Mechanisms of Sensitivity
Figure 1.1 Krebs respiratory cycle (normal)
Figure 1.2. Krebs respiratory cycle (abnormal)
Our understanding of the mechanisms involved in chemical sensitivity is becoming clearer. Pollutant injury of the lungs or liver leads to free radical generation and subsequent disturbances at the cellular, subcellular, and molecular levels. This reaction can be either immunologic or nonimmunologic through the enzyme detoxification systems. Then, vascular-autonomic nervous system dysfunction occurs with a myriad of end-organ responses.

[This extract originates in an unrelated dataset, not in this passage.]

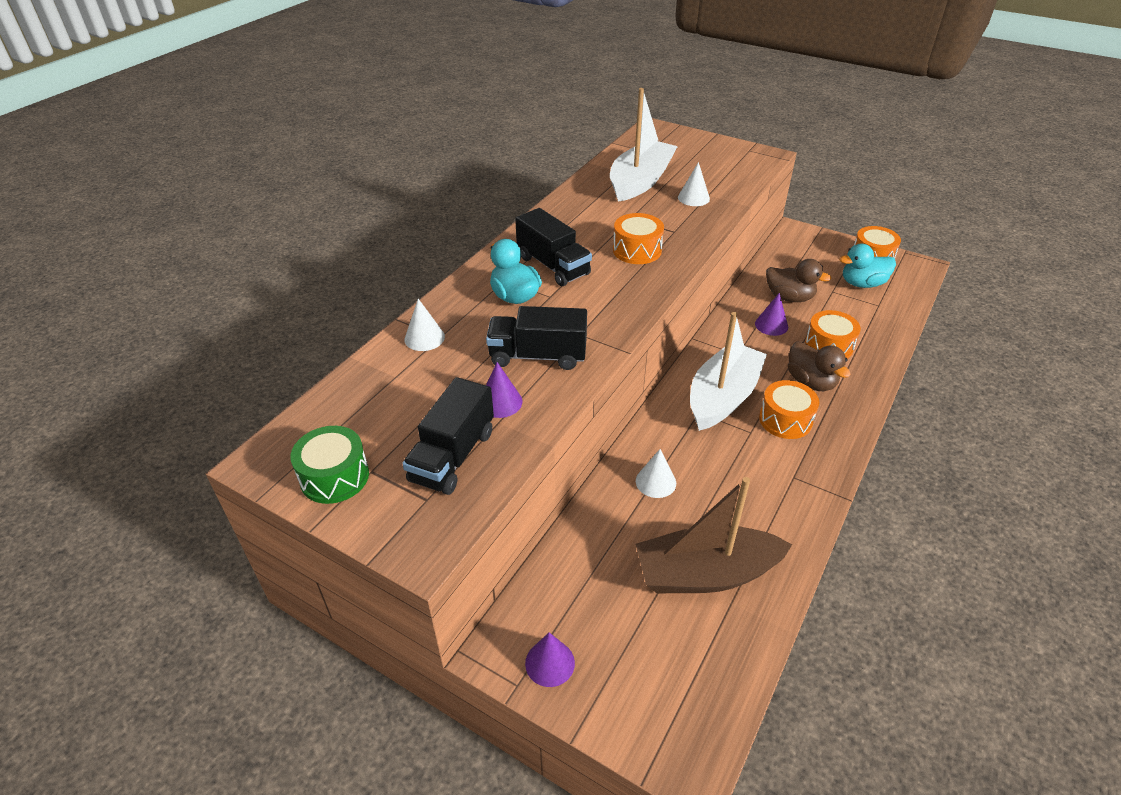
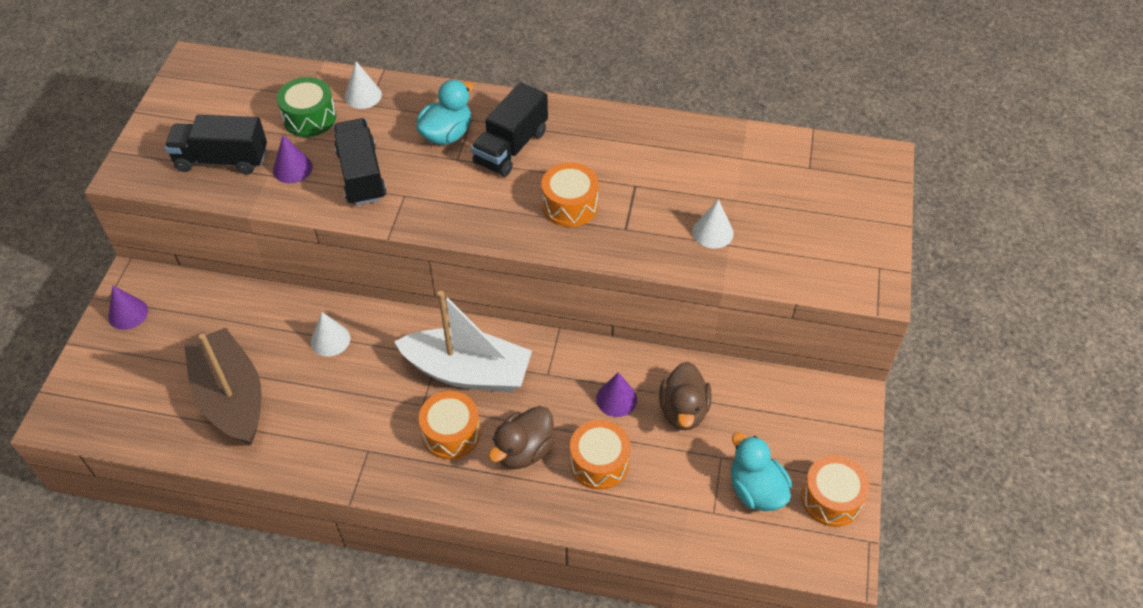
camera: 70 degrees right, 10 degrees up
(334, 477) = (186, 104): green drum -> green drum (309, 118)
(640, 181) = (726, 176): white boat -> none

Type I hypersensitivity is usually found in classic examples of angioedema, urticaria, and anaphylaxis caused by sensitivity to mold and other incitants.
10% of systemically compromised patients appear to fall into this category.
Nonimmune Enzyme Detoxification
Nonimmune triggering of the vessel wall may occur. Complement may be triggered directly through the alternate pathway by molds, foods, or toxic chemicals. Mediators such as kinins and prostaglandins may also be directly triggered. These reactions then cause vascular spasm with resultant hypoxic release of lysozyme, which further accelerates the cycle with more spasm and hypoxia. Eventually, if left untreated and exposed to the triggering pathogen, end-organ failure will occur.
Triggering of the enzyme detoxification systems also may occur in any organ but more frequently in the liver and respiratory mucosa.
Diagnosis
Controversy still exists regarding the exact criteria for diagnosis and the exact regimen for treatment. Although not perfected, recent evidence supports the theory that AFS (allergic fungal sinusitis) represents an immunologic, rather than infectious, disease process. An improved understanding of this underlying disease process has lead to an evolution in the treatment of AFS and other mold-related problems.
Medical therapy has begun to shift from an emphasis on systemic antifungal therapy to various forms of topical treatment and immunomodulation. Likewise, surgical treatment of AFS, still a crucial component of the overall treatment plan of the patient, has shifted from radical to a more conservative but complete, usually endoscopic, approach.
Although important, surgery alone does not lead to a long-term disease-free state. A comprehensive management plan incorporating medical, surgical, and immunological care remains the most likely means of providing long-term disease control for AFS. The exact combination continues to be strongly debated.
Treatment
Injection therapy for inhalants such as toxic molds may help alleviate a chemically-induced hypersensitivity. These can be done daily, but usually are given every four to seven days. Vitamin and mineral supplementation is often necessary to replace any deficiencies occurring from direct toxic damage, an increased metabolism required for detoxification, or competition with direct absorption.